In a June 2009 decision, Kassis v. Ohio Casualty Insurance Company, New York State’s highest court provided relief to a landlord who had been on quite a rollercoaster ride. This was a striking example of how clear lease terms could have avoided years of expensive litigation.
The landlord had leased premises to a sign company. The lease required the tenant to take care of snow removal but did not specifically require that the landlord be named as an additional insured under the tenant’s general liability insurance policy. After the lease began, one of the tenant’s employees slipped on accumulated snow and sued the landlord for his injuries. The landlord looked to the tenant’s insurance company for coverage, but was denied on the grounds that he was not named as an additional insured under the policy. The landlord then sued the insurance company and won a judgment declaring that the insurance company was obligated to provide coverage. The insurance company appealed and the landlord lost on appeal. It was only when the landlord appealed to the Court of Appeals, New York’s highest court, that it was determined conclusively he was entitled to coverage under the tenant’s policy.
In determining that the landlord was entitled to coverage, the Court noted that the language of the tenant’s insurance policy extended coverage to anyone the tenant was required to name as an additional insured pursuant to the terms of a written contract (i.e. the lease). However, the lease in Kassis did not specifically require that the landlord be named as an additional insured. Fortunately for the landlord, the Court didn’t take a literal approach. Instead, it held that the phrase, “additional insured”, has a well-established meaning – namely, “an entity enjoying the same protection as the named insured.” Accordingly, the Court noted that the key question in Kassis was whether the lease required the tenant to provide the landlord with insurance coverage equivalent to the tenant’s own coverage. After reviewing the language of the Kassis lease, the Court found that the tenant was required to obtain insurance for the “mutual benefit” of the landlord and the tenant and held the reasonable implication of that language to be that the landlord was entitled to the same insurance protection as the tenant. Given this, the landlord was found to be an additional insured entitled to coverage under the tenant’s policy.

■ **RAW DATA**

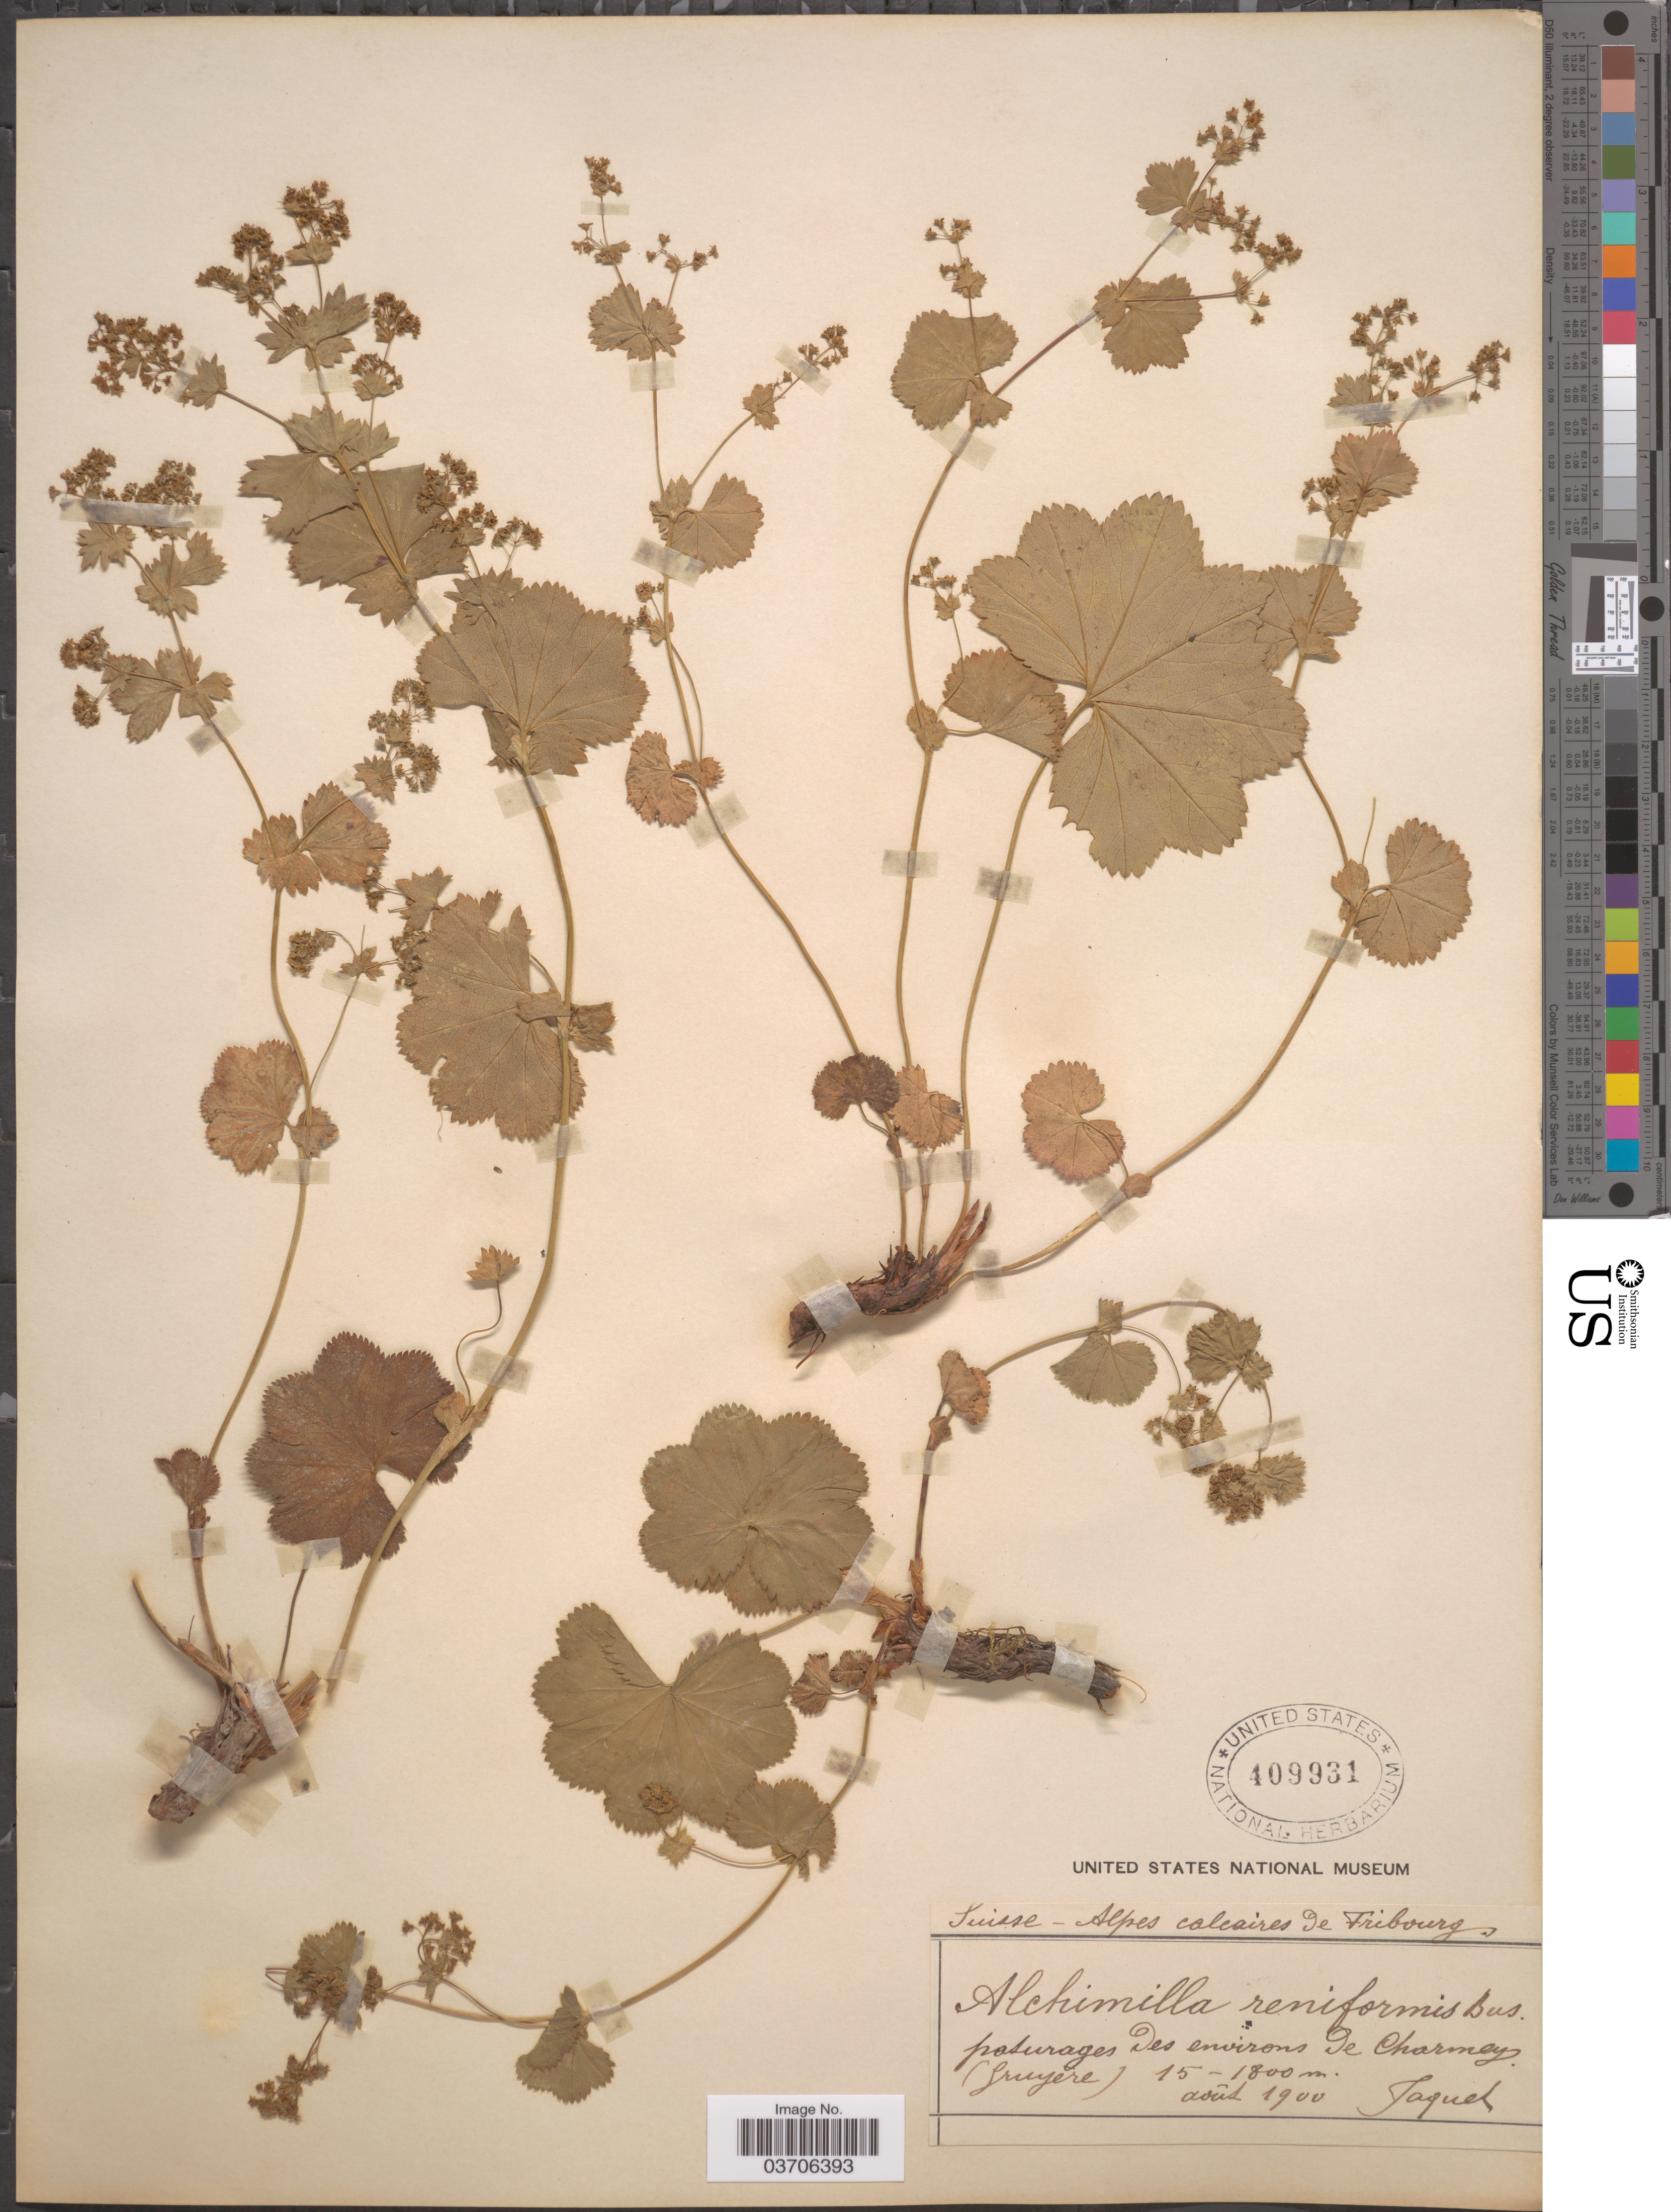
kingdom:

■ **PROBLEM DETAILS**
Transcribe the Kassis v. Ohio Casualty Insurance Company passage above word for word, with the same wording and punctuation from start to finish.

■ **RESULT**
In a June 2009 decision, Kassis v. Ohio Casualty Insurance Company, New York State’s highest court provided relief to a landlord who had been on quite a rollercoaster ride. This was a striking example of how clear lease terms could have avoided years of expensive litigation.
The landlord had leased premises to a sign company. The lease required the tenant to take care of snow removal but did not specifically require that the landlord be named as an additional insured under the tenant’s general liability insurance policy. After the lease began, one of the tenant’s employees slipped on accumulated snow and sued the landlord for his injuries. The landlord looked to the tenant’s insurance company for coverage, but was denied on the grounds that he was not named as an additional insured under the policy. The landlord then sued the insurance company and won a judgment declaring that the insurance company was obligated to provide coverage. The insurance company appealed and the landlord lost on appeal. It was only when the landlord appealed to the Court of Appeals, New York’s highest court, that it was determined conclusively he was entitled to coverage under the tenant’s policy.
In determining that the landlord was entitled to coverage, the Court noted that the language of the tenant’s insurance policy extended coverage to anyone the tenant was required to name as an additional insured pursuant to the terms of a written contract (i.e. the lease). However, the lease in Kassis did not specifically require that the landlord be named as an additional insured. Fortunately for the landlord, the Court didn’t take a literal approach. Instead, it held that the phrase, “additional insured”, has a well-established meaning – namely, “an entity enjoying the same protection as the named insured.” Accordingly, the Court noted that the key question in Kassis was whether the lease required the tenant to provide the landlord with insurance coverage equivalent to the tenant’s own coverage. After reviewing the language of the Kassis lease, the Court found that the tenant was required to obtain insurance for the “mutual benefit” of the landlord and the tenant and held the reasonable implication of that language to be that the landlord was entitled to the same insurance protection as the tenant. Given this, the landlord was found to be an additional insured entitled to coverage under the tenant’s policy.